How to improve your credit
We all know that having good credit is the key to getting an interest rate that we can live with on the loans that we apply for. When the loan is for a house, an interest rate with only a percentage point of a difference can add up to hundreds even thousands of dollars over the course of the loan. Improving your credit is a huge opportunity to prevent being a slave to your debt payments.
Improving your credit is simple in concept. However for many the lifestyle and habitual changes that will need to be made are just too difficult to overcome. With time and determination, anyone can improve their credit score. Here are some of the best ways for how you can improve your credit score.
Steps to improve your credit
- Leave credit accounts open to create a history of credit use - Credit to debt ratio is calculated by looking at all of the debt that you could have available to you (credit limits) and all of the debt that you are actually using. When this ratio is high, it is an indication that you are someone who can exercise self control and pay off debts. If this ratio is low, it sends a negative sign that you cannot live without borrowing as much money as you are able. Simply leaving credit accounts open for a long time, even if they are rarely used, can increase your ratio and build your credit history.
- Make payments in full and on time - The best way to establish a good credit history is to make payments in full and on time. This may be a disappointment to those who are looking for a way around being responsible with their money. However, the fact of the matter is that a credit score reflects your credit worthiness and if you are not credit worthy your score will be low.
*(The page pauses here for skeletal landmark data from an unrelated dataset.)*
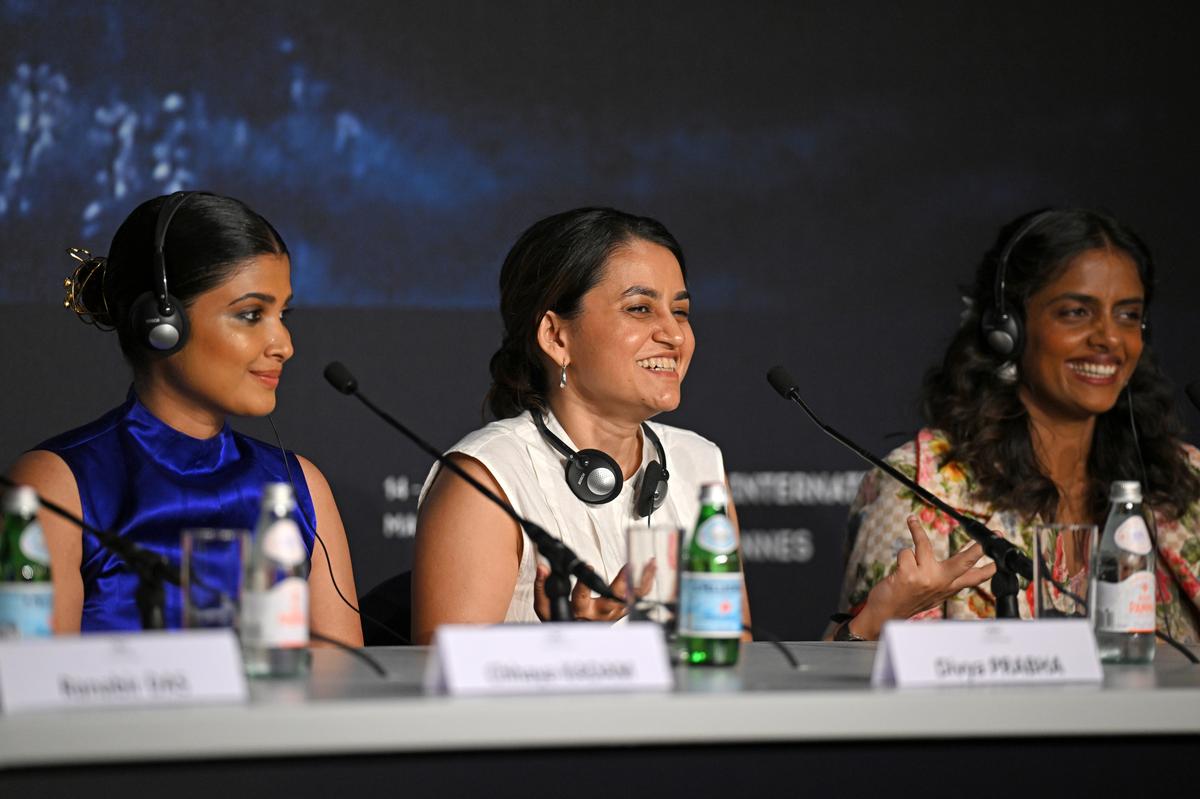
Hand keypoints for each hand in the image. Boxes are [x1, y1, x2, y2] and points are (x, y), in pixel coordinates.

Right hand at [533, 560, 656, 621]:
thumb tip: (544, 567)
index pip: (581, 597)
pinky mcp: (622, 610)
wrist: (576, 635)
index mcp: (580, 612)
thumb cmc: (562, 620)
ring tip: (650, 562)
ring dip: (642, 579)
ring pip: (633, 598)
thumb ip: (543, 588)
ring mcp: (614, 613)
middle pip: (615, 600)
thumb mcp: (546, 609)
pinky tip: (651, 569)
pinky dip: (646, 583)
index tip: (589, 567)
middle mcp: (599, 614)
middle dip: (623, 582)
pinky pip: (638, 597)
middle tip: (630, 565)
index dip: (585, 583)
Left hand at [852, 515, 996, 638]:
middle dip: (976, 549)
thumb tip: (965, 566)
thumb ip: (946, 581)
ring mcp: (926, 579)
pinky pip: (906, 551)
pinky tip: (897, 569)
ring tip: (912, 521)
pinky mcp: (910, 574)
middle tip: (986, 539)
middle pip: (964, 562)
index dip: (989, 568)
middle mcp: (941, 584)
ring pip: (925, 545)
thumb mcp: (932, 594)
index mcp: (948, 588)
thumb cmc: (907, 599)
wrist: (884, 614)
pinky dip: (900, 556)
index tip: (1001, 559)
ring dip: (916, 530)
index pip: (974, 578)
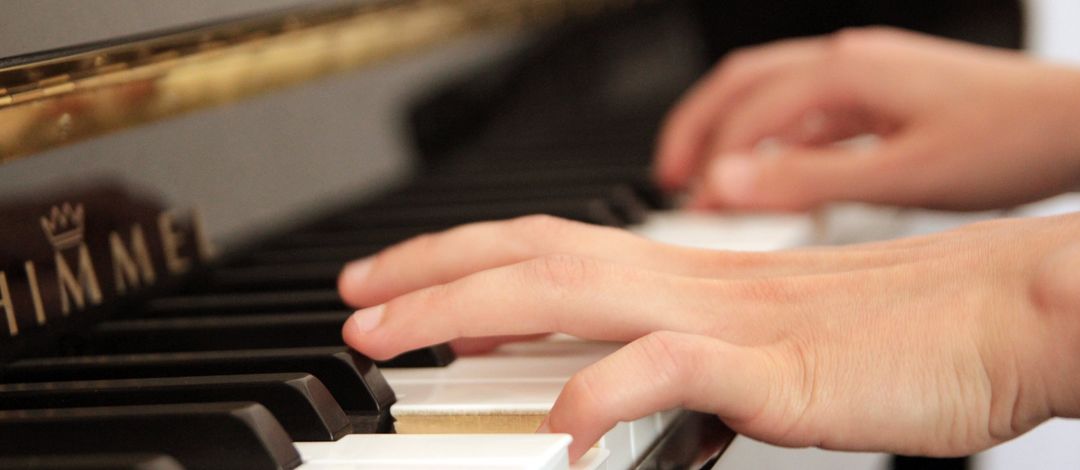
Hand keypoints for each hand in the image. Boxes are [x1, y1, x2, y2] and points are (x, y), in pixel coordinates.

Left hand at [338, 215, 1079, 460]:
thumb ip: (679, 349)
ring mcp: (732, 319)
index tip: (398, 285)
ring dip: (472, 307)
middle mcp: (695, 281)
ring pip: (575, 291)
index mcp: (692, 275)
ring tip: (394, 336)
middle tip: (358, 303)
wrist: (1005, 314)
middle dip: (432, 275)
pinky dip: (603, 387)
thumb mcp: (765, 338)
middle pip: (535, 257)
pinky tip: (555, 425)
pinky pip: (671, 367)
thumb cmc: (900, 332)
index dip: (463, 259)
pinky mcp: (778, 370)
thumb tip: (602, 377)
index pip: (549, 247)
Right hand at [655, 27, 1079, 210]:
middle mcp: (848, 61)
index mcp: (845, 72)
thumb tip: (727, 185)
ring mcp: (867, 73)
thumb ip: (807, 180)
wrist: (1077, 123)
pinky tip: (776, 174)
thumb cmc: (1009, 140)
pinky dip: (777, 142)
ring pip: (774, 95)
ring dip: (735, 132)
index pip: (745, 109)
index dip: (705, 153)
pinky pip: (810, 111)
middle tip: (670, 175)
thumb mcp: (899, 175)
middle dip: (700, 126)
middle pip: (744, 83)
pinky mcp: (884, 93)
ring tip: (711, 176)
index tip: (680, 197)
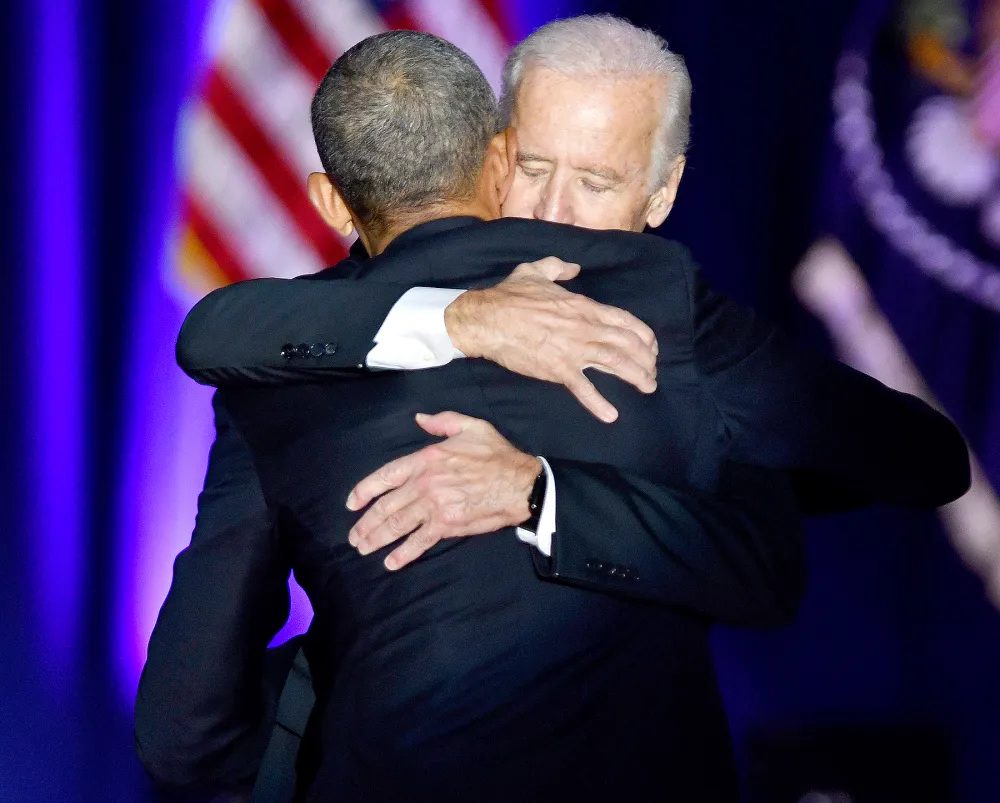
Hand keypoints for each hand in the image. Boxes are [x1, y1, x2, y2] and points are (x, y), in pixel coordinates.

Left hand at [346, 412, 540, 570]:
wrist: (520, 484)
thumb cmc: (498, 454)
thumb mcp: (471, 426)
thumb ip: (442, 422)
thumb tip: (419, 418)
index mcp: (427, 458)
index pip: (386, 475)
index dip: (365, 490)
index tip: (352, 503)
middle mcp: (425, 483)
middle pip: (387, 505)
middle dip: (367, 523)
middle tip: (354, 536)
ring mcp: (435, 506)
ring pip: (398, 524)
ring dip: (377, 538)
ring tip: (364, 548)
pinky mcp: (448, 525)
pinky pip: (420, 541)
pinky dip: (403, 553)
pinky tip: (390, 562)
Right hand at [444, 257, 657, 422]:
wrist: (487, 319)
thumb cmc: (509, 295)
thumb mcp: (536, 270)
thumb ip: (558, 267)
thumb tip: (573, 267)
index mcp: (583, 306)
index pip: (625, 320)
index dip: (644, 335)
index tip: (652, 346)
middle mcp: (585, 327)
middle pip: (627, 343)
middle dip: (646, 359)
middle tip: (652, 372)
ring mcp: (573, 349)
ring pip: (615, 363)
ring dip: (636, 376)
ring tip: (647, 387)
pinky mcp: (558, 369)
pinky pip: (584, 388)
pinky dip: (599, 403)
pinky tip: (611, 415)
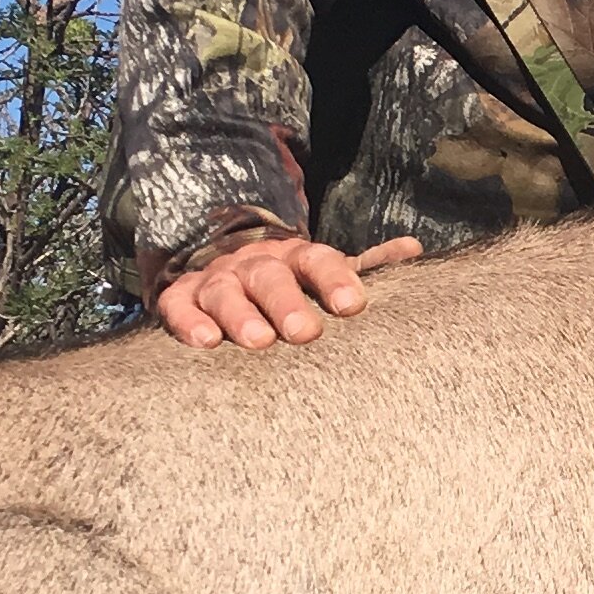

Even if you have a terrible credit history, it is not too late to make changes now. The sooner you start rebuilding your credit, the better.
- Establish stability - Lenders who will be looking at credit scores want to know that you know how to handle money, but they also want to know that you can handle your payments in a consistent manner. Someone who borrows money and has to scrimp and scrounge or borrow from friends to make a payment is not going to be as smiled upon as someone who is consistent in budgeting, in their employment, residency, payment history, etc. You may not be the best money manager in the world, but if you can show lender that you are consistent in how you make, spend and repay money it will improve your credit score.
- Evaluate your own weaknesses - You may have read through these suggestions and thought to yourself that you are doing everything that you should and are still not getting the credit score that you feel reflects your credit worthiness. Sitting down and talking with a financial planner can be a big help in determining if there are any specific setbacks and adjustments that you can make to improve your own credit score weaknesses.
Remember that credit is only good when you can handle the payments and exercise self control regarding what it is that you decide to buy with credit. Having lots of good credit accounts is good. But letting even one of those credit accounts get out of control can be very bad. Start small by eliminating as much debt as possible and only accruing the debt that is absolutely necessary.